---------- RECORDS PROVIDED ----------

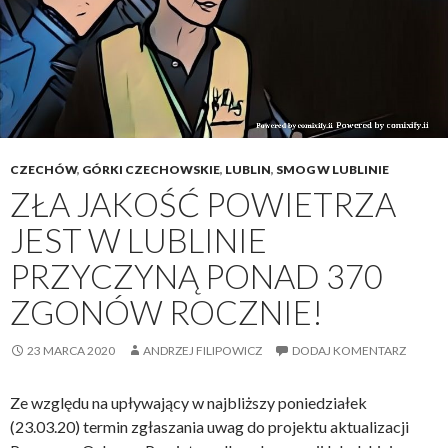
R
a
p
o
r
t
o
CZECHÓW
,
GÓRKI CZECHOWSKIE
,
LUBLIN
,
SMOG W LUBLINIE
s
ZŁA JAKOŚĆ POWIETRZA
t
JEST W LUBLINIE
a
n
PRZYCZYNĄ PONAD 370
i
ZGONÓW ROCZNIE!
e
M
i
23 MARCA 2020
ANDRZEJ FILIPOWICZ
DODAJ KOMENTARZ
a
s
Ze względu na upływający w najbliższy poniedziałek
t
(23.03.20) termin zgłaszania uwag do projektu aktualizacji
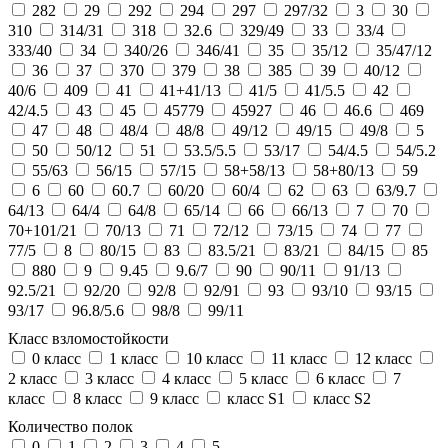
282
29
292
294
297
297/32
3
30
310
314/31
318
32.6
329/49
33
33/4
333/40
34
340/26
346/41
35
35/12
35/47/12
36
37
370
379
38
385
39
40/12
40/6
409
41
41+41/13
41/5
41/5.5
42
42/4.5
43
45
45779
45927
46
46.6
469
47
48
48/4
48/8
49/12
49/15
49/8
5
50
50/12
51
53.5/5.5
53/17
54/4.5
54/5.2
55/63
56/15
57/15
58+58/13
58+80/13
59
6
60
60.7
60/20
60/4
62
63
63/9.7
64/13
64/4
64/8
65/14
66
66/13
7
70
70+101/21
70/13
71
72/12
73/15
74
77
77/5
8
80/15
83
83.5/21
83/21
84/15
85
880
9
9.45
9.6/7
90
90/11
91/13
92.5/21
92/20
92/8
92/91
93
93/10
93/15
93/17
96.8/5.6
98/8
99/11
Класс взломостойкости
0 класс
1 класс
10 класс
11 класс
12 класс
2 класс
3 класс
4 класс
5 класс
6 класс
7
класс
8 класс
9 класс
класс S1
класс S2
Количество полок
0
1
2
3
4
5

----------

AIM OF THE TASK >>
Word for word, repeat all the data, but not its images.

SOLUTION FOR THIS EXERCISE >>
R
a
p
o
r
t
o
CZECHÓW
,
GÓRKI CZECHOWSKIE
,
LUBLIN
,
SMOG W LUBLINIE
s
ZŁA JAKOŚĆ POWIETRZA
t
JEST W LUBLINIE
a
n
PRZYCZYNĄ PONAD 370
i
ZGONÓW ROCZNIE!
e
M
i
23 MARCA 2020
ANDRZEJ FILIPOWICZ
DODAJ KOMENTARZ
a
s
Ze względu na upływający w najbliższy poniedziałek
t
(23.03.20) termin zgłaszania uwag do projektu aktualizacji
282
29
292
294
297
297/32
3
30
310
314/31
318
32.6
329/49
33
33/4
333/40
34
340/26
346/41
35
35/12
35/47/12
36
37
370
379
38
385
39
40/12
40/6
409
41
41+41/13
41/5
41/5.5
42
42/4.5
43
45
45779
45927
46
46.6
469
47
48
48/4
48/8
49/12
49/15
49/8
5
50
50/12
51
53.5/5.5
53/17
54/4.5
54/5.2
55/63
56/15
57/15
58+58/13
58+80/13
59
6
60
60.7
60/20
60/4
62
63
63/9.7
64/13
64/4
64/8
65/14
66
66/13
7
70
70+101/21
70/13
71
72/12
73/15
74
77
77/5
8
80/15
83
83.5/21
83/21
84/15
85
880
9
9.45
9.6/7
90
90/11
91/13
92.5/21
92/20
92/8
92/91
93
93/10
93/15
93/17
96.8/5.6
98/8
99/11
Класс взломостойкости
0 класс
1 класс
10 класс
11 класс
12 класс
2 класс
3 класс
4 класс
5 класс
6 класс
7
класс
8 класс
9 класс
класс S1
класс S2
Количество полок
0
1
2
3
4
5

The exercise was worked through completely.